Request
Rewrite each of the entries below with "Source code" replaced by "Raw text" and everything else unchanged. Leave the pictures out.

Dataset extract

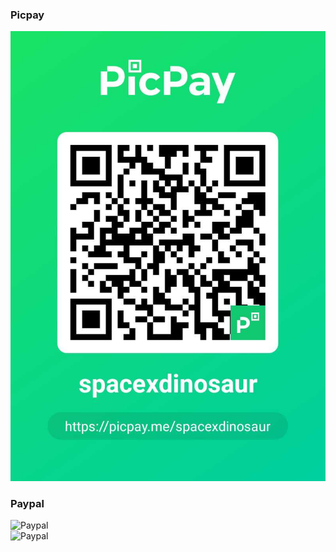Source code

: ### Picpay

![Picpay](https://github.com/spacexjedi/spacexjedi/blob/master/p1.jpg)   


### Paypal

![Paypal](https://github.com/spacexjedi/spacexjedi/blob/master/p2.png)    
![Paypal](https://www.paypal.com/cgi-bin/webscr?cmd=_s-xclick&hosted_button_id=7FXH6FQZRV44A&source=url)  
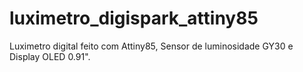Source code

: # luximetro_digispark_attiny85
Luximetro digital feito com Attiny85, Sensor de luminosidade GY30 e Display OLED 0.91".
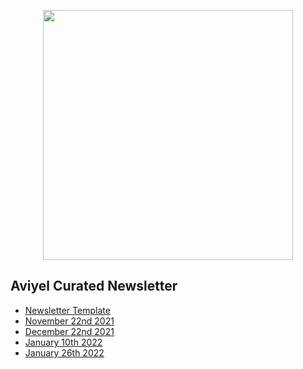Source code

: <p align="center">
<img src="https://user-images.githubusercontent.com/37651620/147323341-93c93569-4403-426f-a1a2-0da8f0c9fa55.gif" width=400>
</p>

## Aviyel Curated Newsletter

- [Newsletter Template](https://aviyeldevrel.github.io/newsletter/newsletter-template)
- [November 22nd 2021](https://aviyeldevrel.github.io/newsletter/november-22nd-2021)
- [December 22nd 2021](https://aviyeldevrel.github.io/newsletter/december-22nd-2021)
- [January 10th 2022](https://aviyeldevrel.github.io/newsletter/january-6th-newsletter/)
- [January 26th 2022](https://aviyeldevrel.github.io/newsletter/january-26th-newsletter/)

Answer to this problem
Raw text

: ### Picpay

![Picpay](https://github.com/spacexjedi/spacexjedi/blob/master/p1.jpg)   


### Paypal

![Paypal](https://github.com/spacexjedi/spacexjedi/blob/master/p2.png)    
![Paypal](https://www.paypal.com/cgi-bin/webscr?cmd=_s-xclick&hosted_button_id=7FXH6FQZRV44A&source=url)  
Raw text

: # luximetro_digispark_attiny85
Luximetro digital feito com Attiny85, Sensor de luminosidade GY30 e Display OLED 0.91".
Raw text

: <p align="center">
<img src="https://user-images.githubusercontent.com/37651620/147323341-93c93569-4403-426f-a1a2-0da8f0c9fa55.gif" width=400>
</p>

## Aviyel Curated Newsletter

- [Newsletter Template](https://aviyeldevrel.github.io/newsletter/newsletter-template)
- [November 22nd 2021](https://aviyeldevrel.github.io/newsletter/november-22nd-2021)
- [December 22nd 2021](https://aviyeldevrel.github.io/newsletter/december-22nd-2021)
- [January 10th 2022](https://aviyeldevrel.github.io/newsletter/january-6th-newsletter/)
- [January 26th 2022](https://aviyeldevrel.github.io/newsletter/january-26th-newsletter/)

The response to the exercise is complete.